What is linked is a reformulation of the elementary parts of number theory, hard analysis, calculus, and linear algebra in terms of a system of procedures for achieving particular objectives, objectives like showing that modular exponentiation of a specific integer with specific properties yields a stated result. So, while formal mathematics usually takes the format of definition-theorem-proof, this project has the format of declaration-procedure objective-procedure implementation. So where there usually would have been a statement and proof of Euler's totient theorem, procedure 1.50 is provided, and where there would have been a definition of Euler's totient function, declaration 1.16 is provided.
At this point the natural question is whether it is always possible to write a procedure in such a way that its correctbess is self-evident. While I have not been able to come up with an theoretical argument that that should be the case, actually writing out numerous procedures to achieve a range of objectives has convinced me that this indeed is the case. And as I refine and extend the following procedures, it is becoming clearer to me that a mathematical proof does not necessarily have to be some sort of argument. Rather, what is turning out to be important is the granularity of the writing's subdivisions (i.e. sub-procedures in programming and lemmas in mathematics) and the communication of intent (i.e. comments in programming and theorem statements in mathematics).

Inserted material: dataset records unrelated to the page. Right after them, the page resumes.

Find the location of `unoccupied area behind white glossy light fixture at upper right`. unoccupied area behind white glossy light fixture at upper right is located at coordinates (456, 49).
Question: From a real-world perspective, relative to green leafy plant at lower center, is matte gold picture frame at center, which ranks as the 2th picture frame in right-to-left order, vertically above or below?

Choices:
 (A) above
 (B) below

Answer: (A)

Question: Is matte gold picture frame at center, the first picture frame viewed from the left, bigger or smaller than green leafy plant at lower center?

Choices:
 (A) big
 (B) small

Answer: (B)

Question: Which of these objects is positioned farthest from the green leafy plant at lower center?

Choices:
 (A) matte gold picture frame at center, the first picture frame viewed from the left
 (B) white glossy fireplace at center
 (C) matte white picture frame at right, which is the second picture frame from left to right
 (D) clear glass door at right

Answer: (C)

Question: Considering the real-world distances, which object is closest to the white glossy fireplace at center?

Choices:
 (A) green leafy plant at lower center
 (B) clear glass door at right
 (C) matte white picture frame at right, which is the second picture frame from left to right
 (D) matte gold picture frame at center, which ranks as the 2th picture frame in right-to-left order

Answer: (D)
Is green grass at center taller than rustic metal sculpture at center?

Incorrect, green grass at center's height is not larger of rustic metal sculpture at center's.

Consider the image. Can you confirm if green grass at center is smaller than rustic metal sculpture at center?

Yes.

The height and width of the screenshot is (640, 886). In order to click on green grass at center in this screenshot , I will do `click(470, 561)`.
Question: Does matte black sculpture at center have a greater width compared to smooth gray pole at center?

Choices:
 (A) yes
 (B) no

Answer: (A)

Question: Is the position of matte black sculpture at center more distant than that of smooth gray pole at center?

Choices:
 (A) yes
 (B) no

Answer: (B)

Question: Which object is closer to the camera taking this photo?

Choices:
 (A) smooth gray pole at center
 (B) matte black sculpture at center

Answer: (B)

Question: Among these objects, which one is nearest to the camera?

For the purposes of storage and transmission of knowledge pertaining to the elementary parts of number theory, hard analysis, calculus, and linear algebra, the following procedures are interchangeable with their analogous proofs in the sense that, assuming equal competence in programming and proving, if you have the procedure objective and implementation, you can trivially generate the analogous theorem and proof, and if you are in possession of the theorem and proof, then you can trivially generate the analogous procedure objective and implementation.